Set of tasks:
• 1. Decide whether each statement below agrees with the corruption editorial. Answer yes or no for each, and quote the words from the editorial that decide it.
(a) The editorial says the country lacks tough laws against graft.
(b) The editorial reports that some defendants have claimed dementia and unfitness to stand trial.
(c) The "ghost" repairs in the latest example involved 28 V-150 light armored vehicles of the Philippine National Police.
• 2. Write the next part of the corruption editorial, starting after its final sentence.

==== Supplied passage

EDITORIAL - Corruption incentive

The Philippine Star
EDITORIAL - Corruption incentive

The country has tough laws covering a wide range of graft-related offenses.

Yet here we are, confronting one of the worst corruption scandals, with too many people – public officials and civilians alike – clearly believing that corruption pays.

One of the biggest reasons for this has to be the weakness of the legal system, which allows crooks to keep their loot, if not for their personal enjoyment, then for their spouses, children and other relatives.

Even when confronted with some certainty of conviction, a defendant in a corruption case often can still personally enjoy the proceeds of the crime for many years, while the case is crawling along in the judiciary.

That long delay can even work in favor of the defendant, who can then move for the dismissal of the case by invoking “inordinate delay” in the litigation. In several cases, defendants have invoked dementia and unfitness to stand trial. Others died before they could be convicted with finality and punished.

Consider the latest example, involving the “ghost” repair and maintenance of 28 V-150 light armored vehicles of the Philippine National Police, with procurements of spare parts, engines and transmission assemblies costing taxpayers P397.58 million.

========
==== Data section

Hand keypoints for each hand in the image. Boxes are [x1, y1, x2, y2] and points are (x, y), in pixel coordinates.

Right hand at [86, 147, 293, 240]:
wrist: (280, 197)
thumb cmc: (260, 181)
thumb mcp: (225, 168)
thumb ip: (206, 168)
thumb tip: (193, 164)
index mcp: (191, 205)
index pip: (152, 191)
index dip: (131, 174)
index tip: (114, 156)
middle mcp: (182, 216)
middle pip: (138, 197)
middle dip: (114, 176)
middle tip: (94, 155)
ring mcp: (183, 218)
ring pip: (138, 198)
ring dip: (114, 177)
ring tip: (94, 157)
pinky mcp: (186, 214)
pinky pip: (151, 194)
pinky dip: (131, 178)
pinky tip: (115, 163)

========

Responses in order:
• 1.
(a) No: "The country has tough laws covering a wide range of graft-related offenses."
(b) Yes: "In several cases, defendants have invoked dementia and unfitness to stand trial."
(c) Yes: "the “ghost” repair and maintenance of 28 V-150 light armored vehicles of the Philippine National Police"

• 2.
Those ghost procurements were made from 2007 to 2008. Charges of graft and malversation through falsification of public documents were filed in court by the Office of the Ombudsman only in 2013 against several police officials and private contractors led by former PNP chief Avelino Razon Jr., comptroller Lt. Col. Rainier Espina and PNP chief accountant Antonio Retrato.

It took 12 years for the Sandiganbayan to resolve the case last month, with those three former PNP officials all acquitted ostensibly for failure of the prosecution to establish guilt beyond reasonable doubt. The millions believed to have been pocketed from the illegal deal would have already been used by the guilty and their relatives.

Five lower-ranking former PNP officials were found guilty by the anti-graft court and sentenced to combined prison terms of up to 40 years: Col. Emmanuel Ojeda who chaired the bids and awards committee of the Logistics Support Service; Col. Reuel Leverne Labrado, former LSS-BAC vice chairman; Lt. Col. Josefina Dumanew, former assistant chief of the administrative and resources management division; and LSS-BAC members Maj. Analee Forro and M/Sgt. Victor Puddao.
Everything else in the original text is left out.